On a bad day use the feltmaking process to relieve the tensions, it usually makes a very good felt. Making the felt is simple, it requires only a little time and effort to achieve a pleasing result. However if time is of the essence, here’s a faster but less controlled method:
The 'lazy' way to make balls, but with less control over the final surface decoration is to make them in a washing machine. If you want to learn how to make them without a washing machine, see how to make felt balls by hand.
- Start a ball with approximately 50gm of wool fibre using a little soapy water. Place it in the toe of a 'pop sock', or the cut off foot end of a pair of tights. Push the ball in tight and knot the sock as close to the ball as possible. If required, add further balls to the length of the sock.
- Put it in the washing machine with the next wash. If the cycle is very gentle, it may require more than one wash.

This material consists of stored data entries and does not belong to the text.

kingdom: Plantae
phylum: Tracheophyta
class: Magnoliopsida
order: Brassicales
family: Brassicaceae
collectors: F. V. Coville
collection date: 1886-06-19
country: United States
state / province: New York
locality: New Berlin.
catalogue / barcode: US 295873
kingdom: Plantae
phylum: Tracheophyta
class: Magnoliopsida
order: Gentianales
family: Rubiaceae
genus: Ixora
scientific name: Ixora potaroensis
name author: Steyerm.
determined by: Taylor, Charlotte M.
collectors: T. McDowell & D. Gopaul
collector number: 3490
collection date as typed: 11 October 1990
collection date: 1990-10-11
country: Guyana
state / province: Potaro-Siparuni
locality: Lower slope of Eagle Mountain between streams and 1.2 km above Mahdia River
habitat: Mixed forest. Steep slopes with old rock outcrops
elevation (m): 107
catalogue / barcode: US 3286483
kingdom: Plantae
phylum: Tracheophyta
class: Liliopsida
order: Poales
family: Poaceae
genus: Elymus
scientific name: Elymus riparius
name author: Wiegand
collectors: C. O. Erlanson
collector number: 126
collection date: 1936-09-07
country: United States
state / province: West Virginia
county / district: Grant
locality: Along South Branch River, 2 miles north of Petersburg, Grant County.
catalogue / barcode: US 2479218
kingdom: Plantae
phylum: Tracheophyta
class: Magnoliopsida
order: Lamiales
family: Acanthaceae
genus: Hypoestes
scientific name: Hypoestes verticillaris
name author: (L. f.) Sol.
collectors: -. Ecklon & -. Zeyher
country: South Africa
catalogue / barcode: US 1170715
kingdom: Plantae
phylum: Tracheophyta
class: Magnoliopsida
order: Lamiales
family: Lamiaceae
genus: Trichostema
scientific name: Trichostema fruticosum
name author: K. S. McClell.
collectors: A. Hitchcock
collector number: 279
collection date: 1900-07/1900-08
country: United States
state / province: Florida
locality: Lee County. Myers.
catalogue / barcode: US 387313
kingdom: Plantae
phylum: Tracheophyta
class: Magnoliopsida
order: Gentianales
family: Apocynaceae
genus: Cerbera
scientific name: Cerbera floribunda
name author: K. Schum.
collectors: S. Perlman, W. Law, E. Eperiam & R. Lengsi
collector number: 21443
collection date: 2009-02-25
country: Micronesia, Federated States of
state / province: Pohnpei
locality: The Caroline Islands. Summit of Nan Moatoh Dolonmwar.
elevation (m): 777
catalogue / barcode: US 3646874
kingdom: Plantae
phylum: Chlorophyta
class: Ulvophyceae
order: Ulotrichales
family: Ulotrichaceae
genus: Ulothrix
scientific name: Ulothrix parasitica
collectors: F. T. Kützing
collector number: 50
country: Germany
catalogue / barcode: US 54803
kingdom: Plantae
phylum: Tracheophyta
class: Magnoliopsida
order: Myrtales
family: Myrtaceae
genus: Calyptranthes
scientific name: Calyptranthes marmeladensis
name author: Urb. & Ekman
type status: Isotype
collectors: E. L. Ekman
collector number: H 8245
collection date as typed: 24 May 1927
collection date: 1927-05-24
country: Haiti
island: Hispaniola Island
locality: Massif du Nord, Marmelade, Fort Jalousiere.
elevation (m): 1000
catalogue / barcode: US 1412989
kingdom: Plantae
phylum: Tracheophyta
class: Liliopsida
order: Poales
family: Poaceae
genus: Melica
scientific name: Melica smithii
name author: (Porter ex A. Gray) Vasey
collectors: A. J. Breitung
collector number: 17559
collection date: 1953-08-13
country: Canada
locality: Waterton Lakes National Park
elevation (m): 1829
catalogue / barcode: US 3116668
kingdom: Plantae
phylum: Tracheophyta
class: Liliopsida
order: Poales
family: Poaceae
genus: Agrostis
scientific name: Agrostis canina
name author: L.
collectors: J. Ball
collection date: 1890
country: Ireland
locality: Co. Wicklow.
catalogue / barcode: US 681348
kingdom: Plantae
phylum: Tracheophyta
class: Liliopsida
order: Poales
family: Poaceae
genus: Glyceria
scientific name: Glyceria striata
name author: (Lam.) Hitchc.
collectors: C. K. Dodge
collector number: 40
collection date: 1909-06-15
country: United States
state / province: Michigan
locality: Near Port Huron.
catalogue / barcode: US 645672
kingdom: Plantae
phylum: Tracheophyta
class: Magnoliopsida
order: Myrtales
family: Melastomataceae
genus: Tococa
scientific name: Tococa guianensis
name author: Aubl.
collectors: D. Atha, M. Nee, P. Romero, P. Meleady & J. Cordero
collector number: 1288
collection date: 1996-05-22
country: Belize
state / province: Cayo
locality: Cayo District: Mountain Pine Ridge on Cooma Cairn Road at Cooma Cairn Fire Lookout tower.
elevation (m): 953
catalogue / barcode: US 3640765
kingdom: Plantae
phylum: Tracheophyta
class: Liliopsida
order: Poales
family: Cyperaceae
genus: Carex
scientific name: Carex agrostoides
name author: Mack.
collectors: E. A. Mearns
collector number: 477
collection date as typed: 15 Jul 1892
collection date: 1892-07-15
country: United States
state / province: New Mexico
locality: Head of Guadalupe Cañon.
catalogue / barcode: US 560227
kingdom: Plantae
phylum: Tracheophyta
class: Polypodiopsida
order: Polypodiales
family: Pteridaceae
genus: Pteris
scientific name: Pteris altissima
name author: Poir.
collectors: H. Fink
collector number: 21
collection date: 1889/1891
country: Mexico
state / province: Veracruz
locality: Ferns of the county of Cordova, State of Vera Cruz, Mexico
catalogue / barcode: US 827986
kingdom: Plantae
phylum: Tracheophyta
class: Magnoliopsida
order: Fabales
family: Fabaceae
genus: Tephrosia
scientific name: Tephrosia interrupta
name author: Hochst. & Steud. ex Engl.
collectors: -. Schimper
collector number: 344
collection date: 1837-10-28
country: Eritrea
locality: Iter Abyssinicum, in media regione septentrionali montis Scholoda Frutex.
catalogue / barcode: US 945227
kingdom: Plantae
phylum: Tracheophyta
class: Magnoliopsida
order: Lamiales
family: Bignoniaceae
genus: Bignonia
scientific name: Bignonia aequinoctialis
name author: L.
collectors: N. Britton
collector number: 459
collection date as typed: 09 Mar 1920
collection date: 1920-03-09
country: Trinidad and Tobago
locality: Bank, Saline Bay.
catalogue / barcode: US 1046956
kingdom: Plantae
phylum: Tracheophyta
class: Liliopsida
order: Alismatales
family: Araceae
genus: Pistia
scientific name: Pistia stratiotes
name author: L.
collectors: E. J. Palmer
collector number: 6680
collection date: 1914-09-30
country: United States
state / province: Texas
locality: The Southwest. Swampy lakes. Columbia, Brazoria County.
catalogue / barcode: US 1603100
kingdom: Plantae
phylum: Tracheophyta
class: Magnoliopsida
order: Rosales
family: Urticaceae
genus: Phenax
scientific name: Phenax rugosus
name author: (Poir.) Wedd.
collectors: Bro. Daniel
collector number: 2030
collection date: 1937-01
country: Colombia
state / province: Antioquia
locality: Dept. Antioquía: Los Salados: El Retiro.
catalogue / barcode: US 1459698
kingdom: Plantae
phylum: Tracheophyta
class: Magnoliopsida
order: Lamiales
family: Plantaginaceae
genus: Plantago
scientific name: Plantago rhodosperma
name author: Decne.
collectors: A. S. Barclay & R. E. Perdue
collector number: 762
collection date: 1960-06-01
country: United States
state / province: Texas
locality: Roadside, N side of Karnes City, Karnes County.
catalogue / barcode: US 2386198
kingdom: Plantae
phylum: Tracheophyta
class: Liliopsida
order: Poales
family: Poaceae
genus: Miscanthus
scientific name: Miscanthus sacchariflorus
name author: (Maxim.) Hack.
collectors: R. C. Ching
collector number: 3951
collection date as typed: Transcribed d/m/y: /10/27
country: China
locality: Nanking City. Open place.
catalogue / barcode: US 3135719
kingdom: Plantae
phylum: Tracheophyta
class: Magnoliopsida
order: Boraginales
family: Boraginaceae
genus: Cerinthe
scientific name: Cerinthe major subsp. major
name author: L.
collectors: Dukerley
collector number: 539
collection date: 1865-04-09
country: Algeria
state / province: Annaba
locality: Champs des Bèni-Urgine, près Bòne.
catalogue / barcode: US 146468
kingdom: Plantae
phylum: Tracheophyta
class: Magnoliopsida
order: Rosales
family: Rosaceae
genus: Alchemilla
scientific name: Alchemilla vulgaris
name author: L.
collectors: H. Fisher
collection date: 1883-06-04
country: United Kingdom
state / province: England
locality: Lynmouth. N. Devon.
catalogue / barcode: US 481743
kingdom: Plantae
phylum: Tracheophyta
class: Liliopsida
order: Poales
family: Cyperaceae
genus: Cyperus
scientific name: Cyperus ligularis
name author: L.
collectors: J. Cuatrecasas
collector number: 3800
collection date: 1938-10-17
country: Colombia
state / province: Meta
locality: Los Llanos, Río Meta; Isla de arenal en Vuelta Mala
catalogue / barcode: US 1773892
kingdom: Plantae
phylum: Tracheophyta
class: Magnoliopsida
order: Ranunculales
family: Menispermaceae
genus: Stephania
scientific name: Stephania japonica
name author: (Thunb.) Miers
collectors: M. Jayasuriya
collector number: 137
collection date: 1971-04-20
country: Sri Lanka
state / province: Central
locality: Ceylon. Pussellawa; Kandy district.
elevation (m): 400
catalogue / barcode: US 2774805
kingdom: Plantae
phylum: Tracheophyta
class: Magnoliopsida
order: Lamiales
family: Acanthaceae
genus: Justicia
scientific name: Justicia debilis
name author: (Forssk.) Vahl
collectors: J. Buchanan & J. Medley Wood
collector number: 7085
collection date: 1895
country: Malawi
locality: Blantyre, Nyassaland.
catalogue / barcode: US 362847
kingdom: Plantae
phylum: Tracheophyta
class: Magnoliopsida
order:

- Dry out the finished ball in the airing cupboard or on a radiator.
Alternatively, Andrea Bruek emailed us with her own method:
'Make a dry or slightly wet ball, two or three times bigger than you want your final size to be, place it in the corner of a plastic bag, tie it with string to keep it from moving too much, place your next ball inside and again tie then string to secure the second one in place, ensuring that each ball is encased in plastic and not able to touch another ball's surface. Depending on the size of the bag, you can make many balls in this fashion and then prick the plastic many times to allow water to get inside. Place the bag or bags into the washing machine at 60 degrees on a full cycle. When finished, the balls are round, firm and excellent for making other articles like necklaces. If you create the balls in layers, you can cut them in half with sharp scissors and see the lovely patterns inside. This process is also great with the children as it is a surprise to find the balls and see how they turned out'
This Santa was felted entirely in a washing machine. The head, body, hands and nose were created from balls. The limbs were made by roughly shaping the Merino wool fibres before rolling them and tack stitching them into J-cloth. The 'body parts' were then stuffed into tights and then into a mesh wash bag along with the balls. After two 40°C cycles, the pieces had felted well enough to be sewn together. To make Santa’s fur trim, the fine white wool was lightly felted. It was then cut into strips and needle felted into place. His beard and moustache were made from unfelted fibres which were also added with the help of a felting needle.
It will be easier to decide how much wool fibre is needed for projects as you do more and more feltmaking. The overall amount will be determined by the thickness of the felt and density to which it is felted. As a rough guide, we suggest 100g will make a 30cm square. Trial, error and note taking are recommended!